Yazarın tanıtımı:    22 Şubat 1788’de Danzig’de doğdu. Alman filozof. Bir yıl tıp eğitimi aldıktan sonra felsefeye geçti. Kant felsefesine ilgi duydu.21 Eylül 1860’da ,72 yaşında,Frankfurt’ta öldü.

 

    Aşkın Metafiziği kitapta elli üç sayfa tutuyor. Ben ilk yirmi sayfada aklıma takılanları sizlerle paylaşmak istiyorum.

 

   1-Yazarın ilk önemli belirlemesi: “Bütün aşk serüvenlerinin son amacı,gelecek kuşağın ortaya çıkmasından,yaratılmasından başka bir şey değildir.

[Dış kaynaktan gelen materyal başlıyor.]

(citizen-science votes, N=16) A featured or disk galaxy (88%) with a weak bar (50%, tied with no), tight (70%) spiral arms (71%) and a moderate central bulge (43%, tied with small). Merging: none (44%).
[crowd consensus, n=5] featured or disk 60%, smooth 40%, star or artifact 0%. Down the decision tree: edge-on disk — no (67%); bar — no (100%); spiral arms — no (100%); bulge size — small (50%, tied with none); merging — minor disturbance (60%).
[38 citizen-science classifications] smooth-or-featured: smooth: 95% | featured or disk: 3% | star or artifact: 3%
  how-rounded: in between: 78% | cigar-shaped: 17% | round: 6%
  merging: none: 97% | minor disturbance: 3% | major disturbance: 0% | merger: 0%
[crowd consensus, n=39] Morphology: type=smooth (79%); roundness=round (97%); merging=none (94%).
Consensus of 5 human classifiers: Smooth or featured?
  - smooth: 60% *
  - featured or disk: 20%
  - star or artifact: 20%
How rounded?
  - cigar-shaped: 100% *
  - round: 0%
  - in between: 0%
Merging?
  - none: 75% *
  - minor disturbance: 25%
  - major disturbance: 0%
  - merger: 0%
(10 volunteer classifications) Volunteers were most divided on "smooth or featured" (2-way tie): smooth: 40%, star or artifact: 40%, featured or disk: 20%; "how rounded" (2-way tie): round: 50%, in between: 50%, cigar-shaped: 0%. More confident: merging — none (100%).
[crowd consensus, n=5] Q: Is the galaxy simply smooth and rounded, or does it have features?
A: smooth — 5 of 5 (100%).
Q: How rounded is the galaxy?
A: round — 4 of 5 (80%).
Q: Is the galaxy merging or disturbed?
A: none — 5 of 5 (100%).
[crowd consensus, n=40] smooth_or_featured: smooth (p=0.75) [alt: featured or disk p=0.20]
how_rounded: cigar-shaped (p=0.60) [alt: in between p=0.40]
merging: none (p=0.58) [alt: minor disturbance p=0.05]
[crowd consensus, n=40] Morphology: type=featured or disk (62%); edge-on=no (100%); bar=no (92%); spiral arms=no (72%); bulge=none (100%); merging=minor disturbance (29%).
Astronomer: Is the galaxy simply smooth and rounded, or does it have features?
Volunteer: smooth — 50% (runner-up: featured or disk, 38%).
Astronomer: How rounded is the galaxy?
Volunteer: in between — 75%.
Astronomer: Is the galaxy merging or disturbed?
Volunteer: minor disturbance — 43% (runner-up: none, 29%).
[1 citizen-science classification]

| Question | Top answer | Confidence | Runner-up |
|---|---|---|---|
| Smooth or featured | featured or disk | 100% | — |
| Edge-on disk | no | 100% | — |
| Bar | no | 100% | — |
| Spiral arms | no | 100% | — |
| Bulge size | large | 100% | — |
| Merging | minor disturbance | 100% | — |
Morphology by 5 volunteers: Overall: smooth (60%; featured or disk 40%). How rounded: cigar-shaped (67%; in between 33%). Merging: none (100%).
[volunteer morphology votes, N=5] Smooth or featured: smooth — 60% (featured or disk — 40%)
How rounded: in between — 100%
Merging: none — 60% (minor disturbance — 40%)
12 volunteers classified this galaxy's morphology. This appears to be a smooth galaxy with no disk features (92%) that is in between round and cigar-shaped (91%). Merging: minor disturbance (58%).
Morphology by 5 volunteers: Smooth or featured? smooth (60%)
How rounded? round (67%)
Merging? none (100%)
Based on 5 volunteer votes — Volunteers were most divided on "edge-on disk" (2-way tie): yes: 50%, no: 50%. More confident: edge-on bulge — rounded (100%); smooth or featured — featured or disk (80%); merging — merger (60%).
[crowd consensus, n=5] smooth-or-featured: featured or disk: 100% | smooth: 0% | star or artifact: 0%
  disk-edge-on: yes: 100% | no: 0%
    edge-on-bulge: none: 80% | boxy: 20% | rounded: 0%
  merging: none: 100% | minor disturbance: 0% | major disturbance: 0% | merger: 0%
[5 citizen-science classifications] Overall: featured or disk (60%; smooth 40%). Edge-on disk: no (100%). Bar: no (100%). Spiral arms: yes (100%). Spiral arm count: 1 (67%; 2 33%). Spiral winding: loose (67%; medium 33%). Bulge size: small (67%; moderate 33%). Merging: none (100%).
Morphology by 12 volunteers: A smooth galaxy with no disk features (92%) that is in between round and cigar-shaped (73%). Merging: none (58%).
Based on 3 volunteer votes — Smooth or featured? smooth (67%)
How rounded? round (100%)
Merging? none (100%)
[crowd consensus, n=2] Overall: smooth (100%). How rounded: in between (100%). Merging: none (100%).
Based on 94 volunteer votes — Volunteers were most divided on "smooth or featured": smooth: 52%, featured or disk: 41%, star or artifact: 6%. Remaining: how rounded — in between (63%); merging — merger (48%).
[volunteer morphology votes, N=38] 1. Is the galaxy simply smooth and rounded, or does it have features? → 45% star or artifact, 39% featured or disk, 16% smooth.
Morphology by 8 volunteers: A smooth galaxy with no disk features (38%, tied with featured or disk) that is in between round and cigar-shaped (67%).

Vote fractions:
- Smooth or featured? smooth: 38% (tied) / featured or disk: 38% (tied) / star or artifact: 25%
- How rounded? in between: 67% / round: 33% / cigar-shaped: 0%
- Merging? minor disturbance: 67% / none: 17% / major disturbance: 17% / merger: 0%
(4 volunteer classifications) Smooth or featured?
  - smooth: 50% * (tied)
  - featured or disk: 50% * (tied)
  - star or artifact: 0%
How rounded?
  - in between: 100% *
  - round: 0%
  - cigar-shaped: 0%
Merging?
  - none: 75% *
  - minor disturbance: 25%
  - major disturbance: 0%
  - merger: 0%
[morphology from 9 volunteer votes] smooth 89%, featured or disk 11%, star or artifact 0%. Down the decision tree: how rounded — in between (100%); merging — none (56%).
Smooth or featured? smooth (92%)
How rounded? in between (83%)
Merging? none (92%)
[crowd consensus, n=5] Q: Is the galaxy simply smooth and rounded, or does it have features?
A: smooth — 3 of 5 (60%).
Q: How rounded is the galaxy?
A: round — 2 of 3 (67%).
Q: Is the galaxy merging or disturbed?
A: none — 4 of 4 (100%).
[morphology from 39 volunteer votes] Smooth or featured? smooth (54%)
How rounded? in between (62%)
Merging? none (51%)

    2- “Cinsel istek öznel(sübjektif) bir gereksinim oldugu halde,nesnel (objektif) bir hayranlık kılığına bürünmesini ve böylece bilincimizi aldatmasını çok iyi bilir. Çünkü doğa,kendi öz amaçlarına ulaşmak için böyle bir hile kullanmak zorundadır.”

 

    Sanırım yazar burada; doğanın ,üstün gücü ve bilgeliğini,usta bir kumarbaz gibi kullandığını iddia ediyor. Sanırım burada verdiği doğa tanımı,Uzakdoğu din bilimindeki tao tanımı ile örtüşüyor. Zaten Selahattin Hilav’da yazarın tanıtımında Avrupa’dan çok doğu felsefesinin yazarı etkilediğini belirtmiş.

 

    3-Birbirine aşık olan erkekle kadının gittikçe şiddetlenen yakınlıkları,ortaya çıkarabilecekleri-ve çıkarmak istedikleri-yeni bir bireyin yaşama iradesinden başka bir şey değildir.”(!!!!!!)

 

    Çok ilginç bir belirleme. Aynı önermeyi daha önce ben de içten içe yapmıştım. Ama bu filozoflar bizden oldukça farklı. Çoğu zaman “bence,olabilir,mümkündür” kelimelerini kullanmıyorlar.

 

    Ve düşüncenin ilginç yanı:YANİ BİZİ VAR EDEN,VAR OLMA İSTEĞİMİZ !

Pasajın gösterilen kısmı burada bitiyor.